(Tasks to complete):
A: In the text on R coding conventions, which option does the writer usually set to FALSE?
B: List every file extension that the text on R coding conventions says files should end with.

BEGIN Document text

Anyway – ever since I realized this issue, my programming style has been kind of fluctuating, because I never sat down and decided what to do now that my intuitive approach was not ideal. Today, I’m aiming to rectify that!

While this set of conventions is focused on my R programming, some aspects of it touch on the method in which I organize my Git repositories. I try to put all analytic code that I write into source code management (the vast majority of time, this is Git), even if I am the only person working on it. This has three key benefits:

  • As the project evolves, I can see what I used to do, and I can always go back and reproduce an analysis (yeah reproducible research!)
  • If I need to hand off a project, it comes with pre-built documentation and history. This is great when you transition a project to someone else.
  • I often have to come back to something after months away from it. Having the repository there makes it easier to figure out what the hell I was doing when I last worked on it.

In any case, the way this affects my R programming is mostly in the world of file names, which is first up for discussion. I didn’t write this in a way that always makes a clean distinction between language rules and style rules, like the Google R Style Guide, but I’ve tried to group these logically.

File Names

  • File Extensions Rules: Files should end with capitalized extensions, consistent with the defaults provided by RStudio.
    • R files should end with .R, not .r. (I used to struggle against this, preferring .r, but I’ve given up.)
      • GOOD: file.R
      • BAD: file.r
    • R Markdown files should end with .Rmd, not .rmd.
    • Sweave files should end with .Rnd, not .rnd.
    • R Presentation files should end with .Rpres, not .rpres.
  • File Naming Rules: Begin each file with the type of file, following by a short project name, and then a descriptive name of what it does. Separate words by using an underscore. Do not use capital letters in the file name, unless they are used in an acronym.
    • GOOD: rcode_dm3study_query_survey_results.R
    • GOOD: rcode_dm3study_PHQ9_calculator.R
    • GOOD: rmarkdown_dm3study_recruitment_report.Rmd
    • GOOD: sql_dm3study_refresh_reports.sql
    • BAD: querysurveyresults.R
    • BAD: rcode_QuerySurveyResults.R

Program Structure

I am a big fan of using RStudio. As such, I make certain structural changes to my program to take advantage of some of RStudio’s features.

  • Sections: Separate the program into logical portions using sections. Sections in RStudio are collapsible, which can be a useful feature.
    • Define sections using # Section Name ----. Make section names descriptive without being excessively long.
    • Every program should include, at the start, the following sections in the following order:
      • # Program Description ----
        A place for the preamble, described below.
      • # Load Packages and Set Options ----
        All packages used in the program should be loaded here. General program options should be set, though they can be changed throughout the program as needed. As a matter of default practices, I generally set stringsAsFactors to FALSE.
      • # Obtain Runtime ----
        A block of code storing the execution time of the program. Used to create time-stamped outputs, as discussed below.
      • # Declare User Functions ----
        All user-defined functions should be declared here, rather than throughout the program. Absent very compelling reasons, programs should be self-contained and should not source() other programs. Programs without user-defined functions should note this in a single comment.

END Document text
BEGIN Data shown

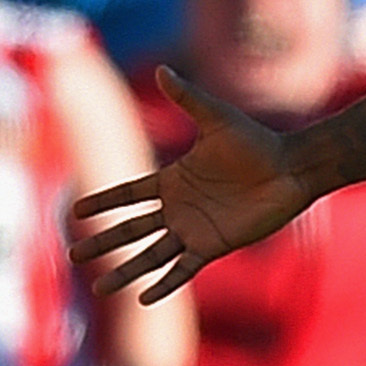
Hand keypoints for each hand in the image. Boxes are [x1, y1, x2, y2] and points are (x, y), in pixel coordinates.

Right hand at [68, 72, 310, 302]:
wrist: (292, 169)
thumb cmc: (257, 142)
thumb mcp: (217, 119)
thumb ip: (187, 99)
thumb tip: (162, 68)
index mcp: (172, 180)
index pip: (127, 194)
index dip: (102, 202)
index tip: (74, 212)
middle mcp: (178, 208)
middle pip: (130, 229)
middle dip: (103, 241)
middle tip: (73, 257)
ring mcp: (194, 229)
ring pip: (151, 254)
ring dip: (126, 271)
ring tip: (101, 288)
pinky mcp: (214, 245)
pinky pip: (184, 268)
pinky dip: (165, 283)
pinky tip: (145, 297)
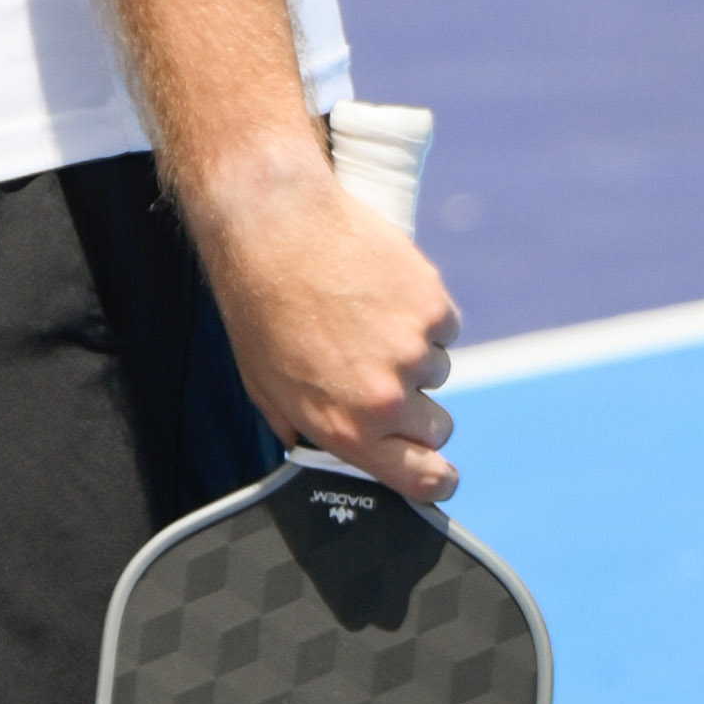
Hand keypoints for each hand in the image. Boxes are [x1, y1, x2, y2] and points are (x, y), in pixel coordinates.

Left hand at [188, 149, 460, 506]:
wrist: (274, 226)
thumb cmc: (260, 305)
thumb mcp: (265, 386)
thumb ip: (305, 427)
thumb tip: (324, 451)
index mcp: (346, 427)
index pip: (422, 478)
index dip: (436, 478)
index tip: (438, 472)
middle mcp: (385, 398)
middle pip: (436, 426)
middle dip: (415, 406)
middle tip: (376, 369)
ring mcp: (414, 351)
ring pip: (437, 368)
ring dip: (413, 350)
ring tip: (363, 316)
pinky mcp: (432, 306)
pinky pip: (443, 323)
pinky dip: (420, 310)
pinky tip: (377, 290)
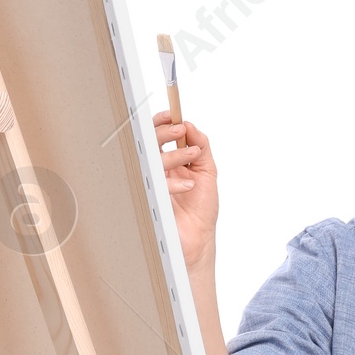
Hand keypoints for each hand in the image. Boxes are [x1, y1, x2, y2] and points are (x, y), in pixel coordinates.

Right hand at [154, 108, 219, 273]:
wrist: (198, 238)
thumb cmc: (200, 208)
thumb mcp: (207, 171)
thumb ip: (201, 145)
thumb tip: (191, 126)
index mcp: (168, 162)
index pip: (157, 136)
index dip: (162, 123)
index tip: (173, 116)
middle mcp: (156, 171)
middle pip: (148, 143)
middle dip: (164, 132)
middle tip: (180, 131)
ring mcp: (150, 184)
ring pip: (151, 159)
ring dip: (174, 154)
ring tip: (192, 157)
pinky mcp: (148, 199)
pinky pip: (155, 183)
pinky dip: (174, 182)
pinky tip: (188, 186)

END Data shown

(List of solutions):
A: stringsAsFactors

B: .R, .Rmd, .Rnd, .Rpres